• **Given entries**:
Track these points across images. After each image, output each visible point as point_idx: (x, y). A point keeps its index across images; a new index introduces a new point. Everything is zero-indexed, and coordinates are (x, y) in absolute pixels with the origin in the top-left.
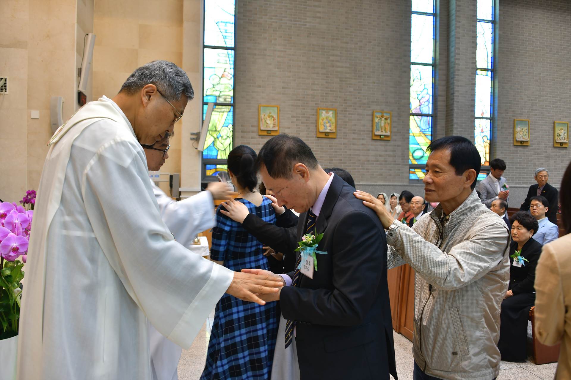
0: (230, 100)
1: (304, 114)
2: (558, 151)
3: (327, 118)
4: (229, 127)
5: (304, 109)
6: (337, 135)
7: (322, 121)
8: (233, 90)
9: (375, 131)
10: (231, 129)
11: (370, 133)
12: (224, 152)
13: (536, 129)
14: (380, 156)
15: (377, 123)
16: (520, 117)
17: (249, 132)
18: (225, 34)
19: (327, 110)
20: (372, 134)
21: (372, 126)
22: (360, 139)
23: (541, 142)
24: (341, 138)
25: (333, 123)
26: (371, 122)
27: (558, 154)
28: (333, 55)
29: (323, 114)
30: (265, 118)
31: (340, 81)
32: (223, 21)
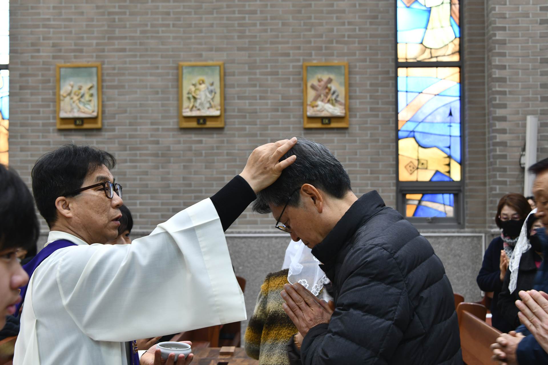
2: (194, 137)
13: (123, 87)
16: (76, 57)
23: (141, 118)
27: (194, 146)
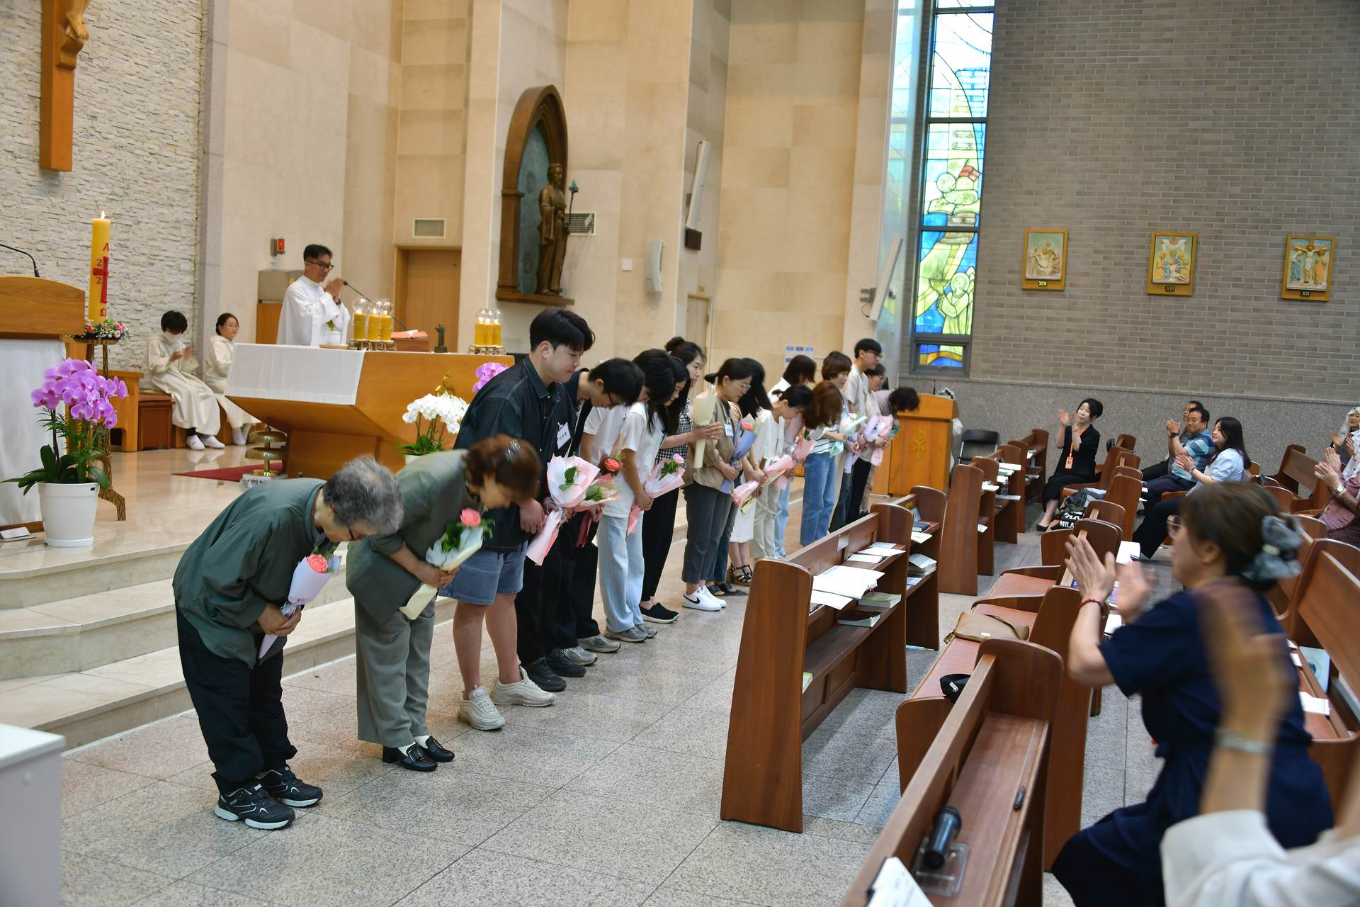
0: (973, 220)
1: (1122, 247)
3: (1173, 254)
4: (968, 273)
5: (1122, 235)
6: (1194, 290)
7: (1160, 260)
8: (979, 201)
9: (1288, 280)
10: (973, 277)
11: (1277, 285)
12: (956, 321)
14: (1299, 336)
15: (1293, 262)
17: (1004, 283)
18: (969, 93)
19: (1174, 237)
20: (1281, 287)
21: (1283, 270)
22: (1250, 298)
24: (1205, 296)
25: (1187, 264)
26: (1280, 261)
28: (1198, 119)
29: (1163, 245)
30: (1035, 256)
31: (1210, 172)
32: (967, 68)
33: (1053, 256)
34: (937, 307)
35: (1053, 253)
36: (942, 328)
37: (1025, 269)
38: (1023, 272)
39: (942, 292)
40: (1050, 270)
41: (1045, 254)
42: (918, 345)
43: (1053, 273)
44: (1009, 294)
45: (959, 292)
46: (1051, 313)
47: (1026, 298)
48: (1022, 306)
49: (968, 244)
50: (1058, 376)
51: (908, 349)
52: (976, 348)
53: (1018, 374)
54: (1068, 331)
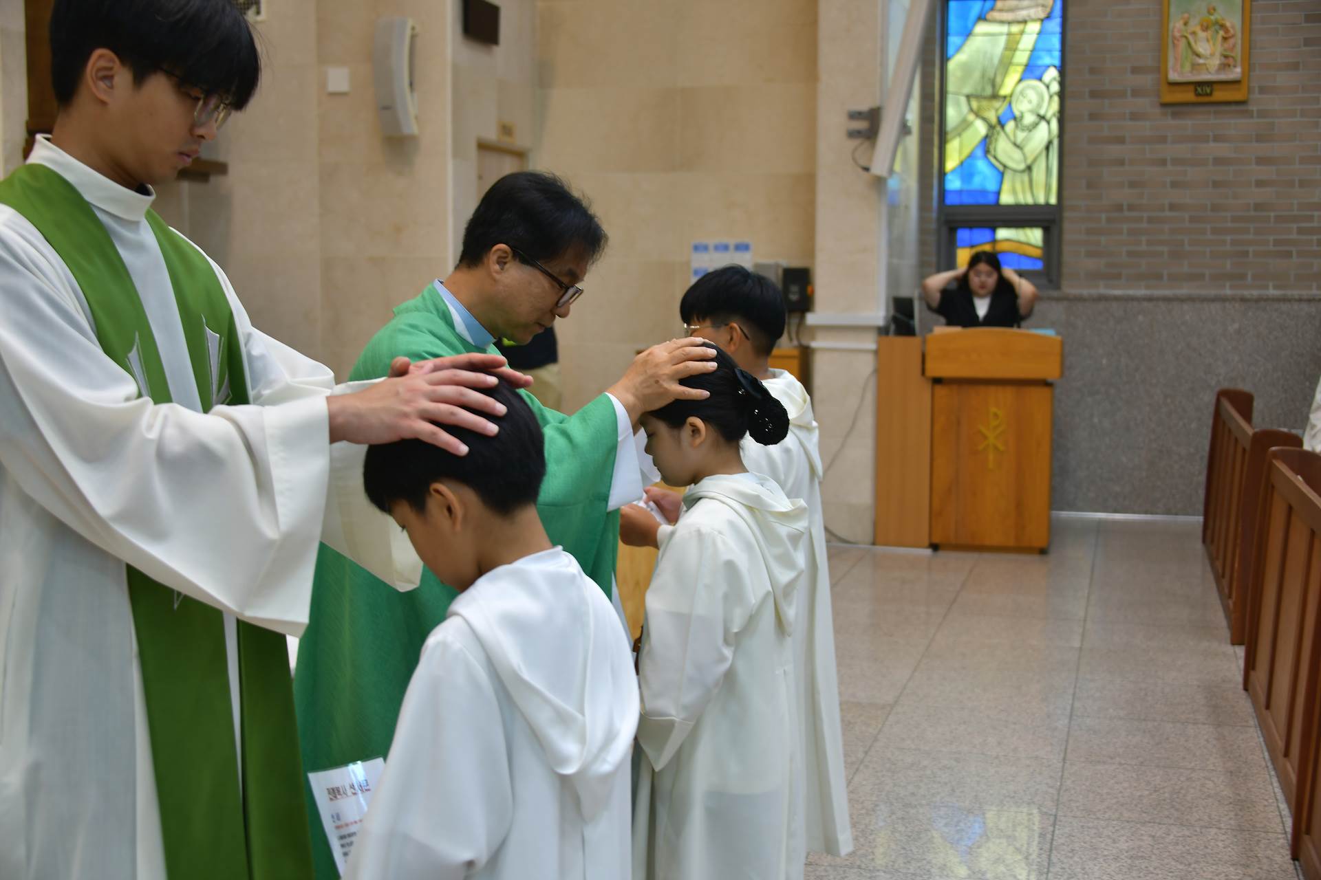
10: (1055, 87)
17: (1122, 94)
30: (1186, 34)
33: (1221, 33)
34: (986, 152)
35: (1223, 26)
36: (998, 194)
37: (1166, 62)
38: (1160, 68)
39: (994, 120)
40: (1216, 62)
41: (1205, 28)
42: (952, 230)
43: (1224, 66)
44: (1135, 117)
45: (1029, 119)
46: (1223, 150)
47: (1171, 122)
48: (1163, 140)
49: (1042, 20)
50: (1243, 277)
51: (932, 239)
52: (1071, 231)
53: (1159, 277)
54: (1260, 184)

• **Aim of the exercise**:
Your answer must be an exact copy of the records, free of images.

• **Response to this exercise**:
Track these points across images. After each image, output each visible point as point_idx: (x, y). A point keeps its index across images; a new index introduces a new point. Everything is zero-indexed, and coordinates are (x, y) in absolute pixels with the origin in the top-left.
0: (230, 100)
1: (304, 114)
2: (558, 151)
3: (327, 118)
4: (229, 127)
5: (304, 109)
6: (337, 135)
7: (322, 121)
8: (233, 90)
9: (375, 131)
10: (231, 129)
11: (370, 133)
12: (224, 152)
13: (536, 129)
14: (380, 156)
15: (377, 123)
16: (520, 117)
17: (249, 132)
18: (225, 34)
19: (327, 110)
20: (372, 134)
21: (372, 126)
22: (360, 139)
23: (541, 142)
24: (341, 138)
25: (333, 123)
26: (371, 122)
27: (558, 154)
28: (333, 55)
29: (323, 114)
30: (265, 118)
31: (340, 81)
32: (223, 21)
2: (194, 137)
13: (123, 87)
16: (76, 57)
23: (141, 118)
27: (194, 146)
0: (973, 220)
1: (1122, 247)
3: (1173, 254)
4: (968, 273)
5: (1122, 235)
6: (1194, 290)
7: (1160, 260)
8: (979, 201)
9: (1288, 280)
10: (973, 277)
11: (1277, 285)
12: (956, 321)
14: (1299, 336)
15: (1293, 262)
17: (1004, 283)
18: (969, 93)
19: (1174, 237)
20: (1281, 287)
21: (1283, 270)
22: (1250, 298)
24: (1205, 296)
25: (1187, 264)
26: (1280, 261)
28: (1198, 119)
29: (1163, 245)
30: (1035, 256)
31: (1210, 172)
32: (967, 68)
33: (1053, 256)
34: (937, 307)
35: (1053, 253)
36: (942, 328)
37: (1025, 269)
38: (1023, 272)
39: (942, 292)
40: (1050, 270)
41: (1045, 254)
42: (918, 345)
43: (1053, 273)
44: (1009, 294)
45: (959, 292)
46: (1051, 313)
47: (1026, 298)
48: (1022, 306)
49: (968, 244)
50: (1058, 376)
51: (908, 349)
52: (976, 348)
53: (1018, 374)
54: (1068, 331)
10: (1055, 87)
17: (1122, 94)
30: (1186, 34)
33: (1221, 33)
34: (986, 152)
35: (1223, 26)
36: (998, 194)
37: (1166, 62)
38: (1160, 68)
39: (994, 120)
40: (1216, 62)
41: (1205, 28)
42: (952, 230)
43: (1224, 66)
44: (1135, 117)
45: (1029, 119)
46: (1223, 150)
47: (1171, 122)
48: (1163, 140)
49: (1042, 20)
50: (1243, 277)
51: (932, 239)
52: (1071, 231)
53: (1159, 277)
54: (1260, 184)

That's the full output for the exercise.